• _HOW TO COMPLETE THIS TASK_: Pick out every line in the listing below that contains the word "Scoop", and copy each one.
━━━ DATASET CONTENT
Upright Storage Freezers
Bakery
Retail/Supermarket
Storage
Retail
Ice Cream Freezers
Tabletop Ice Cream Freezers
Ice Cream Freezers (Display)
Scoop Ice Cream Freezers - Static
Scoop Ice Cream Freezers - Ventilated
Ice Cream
━━━━━━
• _SOLUTION BELOW_:
Scoop Ice Cream Freezers - Static
Scoop Ice Cream Freezers - Ventilated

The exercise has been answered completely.